2) Whatever the "risks" of puberty blockers, which frankly I think you are exaggerating to begin with, they utterly pale in comparison to the difficulty, the cost, and the risk of reversing puberty, and this is without factoring in the psychological risks of forcing a trans child through an unwanted puberty.
3) While I can sympathise with medical professionals who are put into a fairly unenviable position let's be real. The vast majority of people who are referred to Gender Clinics have experienced a huge amount of abuse, hostility and denial from people around them. Some will have been rejected or disowned by their own families. It is reasonable to expect that people in that position will be suspicious and hostile of anything that sounds like denial, because the chances are they have already faced denial.
Like, I have a degree in gender studies. I'm coming up to having two. If anyone should be able to talk about their gender identity clearly and articulately, you'd think it would be me, but I was a wreck in my first assessment. I ended up bursting into tears. I went in feeling like I had no choice, I couldn't face things carrying on as they were, so I
had to transition even though it wasn't really what I'd wanted. That was the only way I felt I would be taken seriously, or that I could have any kind of fulfilling life. I was wrong, and I wasn't thinking straight, but I wasn't thinking straight because noone had ever told me that the way I felt was okay, noone had ever helped me to process it. All I had ever gotten from anyone is denial. I've literally been told things like "it's just a phase" and "you'll get over it". Noone needs to hear that. Noone who has heard that wants to hear anything which remotely sounds like it ever again.

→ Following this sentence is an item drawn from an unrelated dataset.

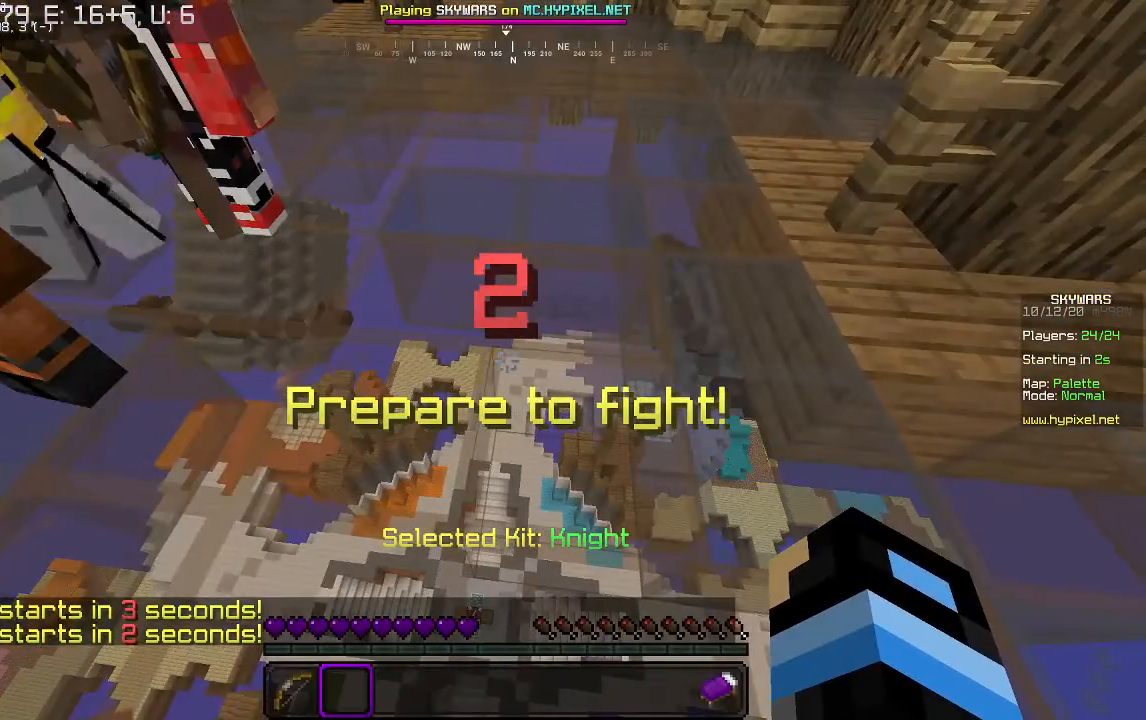
{"keys": [], "mouse": [], "events": []}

You know what else the trans community has a problem with. Alcoholism, drug abuse and suicide. It can sometimes be a hard life, and expecting people who are going through the worst bits of a hard life to always be civil and reasonable and make good decisions all the time is kind of in itself unreasonable.
Now, if your argument is that gender identity is too medicalized, that's something I can agree with. But the biggest obstacles to demedicalization aren't trans people, it's conservatives and TERFs who continue to insist on aggressive medicalization because they genuinely believe being trans is a mental disorder. They want the process of changing gender to be a dehumanising and humiliating process carried out by a hostile medical establishment, because at the end of the day they don't want anyone to be able to do it, and they want those who do to be so ashamed and scarred by the process that they won't speak about it.
Again, who is at fault? The person who is abused and behaves abnormally, or the person who abuses them, but can still put on the facade of not to being a monster.